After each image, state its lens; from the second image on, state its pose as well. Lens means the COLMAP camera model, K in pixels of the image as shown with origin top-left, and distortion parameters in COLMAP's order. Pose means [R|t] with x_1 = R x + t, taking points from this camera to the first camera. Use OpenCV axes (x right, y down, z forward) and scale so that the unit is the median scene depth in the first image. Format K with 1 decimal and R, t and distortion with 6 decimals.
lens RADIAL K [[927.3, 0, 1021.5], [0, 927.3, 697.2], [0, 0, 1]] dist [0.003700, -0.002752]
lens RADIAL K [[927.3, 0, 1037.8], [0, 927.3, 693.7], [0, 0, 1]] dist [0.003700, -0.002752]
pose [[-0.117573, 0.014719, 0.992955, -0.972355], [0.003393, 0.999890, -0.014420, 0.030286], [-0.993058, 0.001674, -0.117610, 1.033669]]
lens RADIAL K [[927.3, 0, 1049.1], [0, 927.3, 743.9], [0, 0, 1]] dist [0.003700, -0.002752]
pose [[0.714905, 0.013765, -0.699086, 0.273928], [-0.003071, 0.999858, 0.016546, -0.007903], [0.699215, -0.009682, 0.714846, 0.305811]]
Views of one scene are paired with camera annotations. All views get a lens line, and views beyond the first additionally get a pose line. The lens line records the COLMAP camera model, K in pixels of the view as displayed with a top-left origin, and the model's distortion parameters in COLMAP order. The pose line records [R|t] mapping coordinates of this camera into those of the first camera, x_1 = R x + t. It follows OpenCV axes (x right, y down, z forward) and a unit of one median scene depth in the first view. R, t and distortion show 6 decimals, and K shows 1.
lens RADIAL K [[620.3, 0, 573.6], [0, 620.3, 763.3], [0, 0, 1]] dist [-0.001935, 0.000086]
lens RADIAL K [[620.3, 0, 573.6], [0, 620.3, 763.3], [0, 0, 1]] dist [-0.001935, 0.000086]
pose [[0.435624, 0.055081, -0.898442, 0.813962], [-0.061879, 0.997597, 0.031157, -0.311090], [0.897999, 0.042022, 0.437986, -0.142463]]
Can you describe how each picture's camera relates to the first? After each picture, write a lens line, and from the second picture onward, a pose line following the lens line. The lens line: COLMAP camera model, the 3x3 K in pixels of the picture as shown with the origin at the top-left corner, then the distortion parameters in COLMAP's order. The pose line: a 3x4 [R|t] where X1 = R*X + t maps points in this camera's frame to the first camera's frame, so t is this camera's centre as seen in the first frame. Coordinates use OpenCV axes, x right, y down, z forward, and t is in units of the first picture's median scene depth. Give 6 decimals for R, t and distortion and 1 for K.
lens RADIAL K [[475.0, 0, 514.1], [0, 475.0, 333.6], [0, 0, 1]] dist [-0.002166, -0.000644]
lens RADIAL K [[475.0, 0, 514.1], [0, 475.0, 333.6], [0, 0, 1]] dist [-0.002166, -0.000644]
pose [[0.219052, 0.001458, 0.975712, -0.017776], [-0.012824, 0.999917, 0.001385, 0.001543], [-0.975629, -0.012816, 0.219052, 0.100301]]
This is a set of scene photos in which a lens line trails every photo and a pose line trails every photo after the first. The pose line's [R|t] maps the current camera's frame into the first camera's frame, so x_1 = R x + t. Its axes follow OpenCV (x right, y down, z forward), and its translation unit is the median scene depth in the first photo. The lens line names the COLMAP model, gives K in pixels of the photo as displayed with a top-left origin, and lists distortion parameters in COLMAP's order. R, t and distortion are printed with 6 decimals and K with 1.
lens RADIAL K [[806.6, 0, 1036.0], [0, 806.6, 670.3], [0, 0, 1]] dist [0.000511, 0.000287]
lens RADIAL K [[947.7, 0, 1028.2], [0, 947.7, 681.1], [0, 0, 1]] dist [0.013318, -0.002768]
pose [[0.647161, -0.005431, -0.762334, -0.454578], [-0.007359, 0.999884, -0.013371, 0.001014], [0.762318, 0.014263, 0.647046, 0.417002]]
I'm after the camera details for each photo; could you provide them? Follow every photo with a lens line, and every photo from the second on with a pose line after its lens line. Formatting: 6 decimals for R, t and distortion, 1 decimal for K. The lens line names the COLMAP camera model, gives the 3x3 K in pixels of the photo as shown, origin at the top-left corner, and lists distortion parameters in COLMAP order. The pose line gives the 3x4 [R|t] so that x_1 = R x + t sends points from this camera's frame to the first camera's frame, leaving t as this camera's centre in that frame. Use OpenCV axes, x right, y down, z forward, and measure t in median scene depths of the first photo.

§ Brief: Edit the records starting at the line that contains "Can you describe" and stopping after the line that contains "0.014263, 0.647046, 0.417002]]", replacing "decimals" with "decimal places" and leaving everything else unchanged. Give only those lines.

§ Written answer:
Can you describe how each picture's camera relates to the first? After each picture, write a lens line, and from the second picture onward, a pose line following the lens line. The lens line: COLMAP camera model, the 3x3 K in pixels of the picture as shown with the origin at the top-left corner, then the distortion parameters in COLMAP's order. The pose line: a 3x4 [R|t] where X1 = R*X + t maps points in this camera's frame to the first camera's frame, so t is this camera's centre as seen in the first frame. Coordinates use OpenCV axes, x right, y down, z forward, and t is in units of the first picture's median scene depth. Give 6 decimal places for R, t and distortion and 1 for K.
lens RADIAL K [[475.0, 0, 514.1], [0, 475.0, 333.6], [0, 0, 1]] dist [-0.002166, -0.000644]
lens RADIAL K [[475.0, 0, 514.1], [0, 475.0, 333.6], [0, 0, 1]] dist [-0.002166, -0.000644]
pose [[0.219052, 0.001458, 0.975712, -0.017776], [-0.012824, 0.999917, 0.001385, 0.001543], [-0.975629, -0.012816, 0.219052, 0.100301]]
This is a set of scene photos in which a lens line trails every photo and a pose line trails every photo after the first. The pose line's [R|t] maps the current camera's frame into the first camera's frame, so x_1 = R x + t. Its axes follow OpenCV (x right, y down, z forward), and its translation unit is the median scene depth in the first photo. The lens line names the COLMAP model, gives K in pixels of the photo as displayed with a top-left origin, and lists distortion parameters in COLMAP's order. R, t and distortion are printed with 6 decimal places and K with 1.
lens RADIAL K [[806.6, 0, 1036.0], [0, 806.6, 670.3], [0, 0, 1]] dist [0.000511, 0.000287]
lens RADIAL K [[947.7, 0, 1028.2], [0, 947.7, 681.1], [0, 0, 1]] dist [0.013318, -0.002768]
pose [[0.647161, -0.005431, -0.762334, -0.454578], [-0.007359, 0.999884, -0.013371, 0.001014], [0.762318, 0.014263, 0.647046, 0.417002]]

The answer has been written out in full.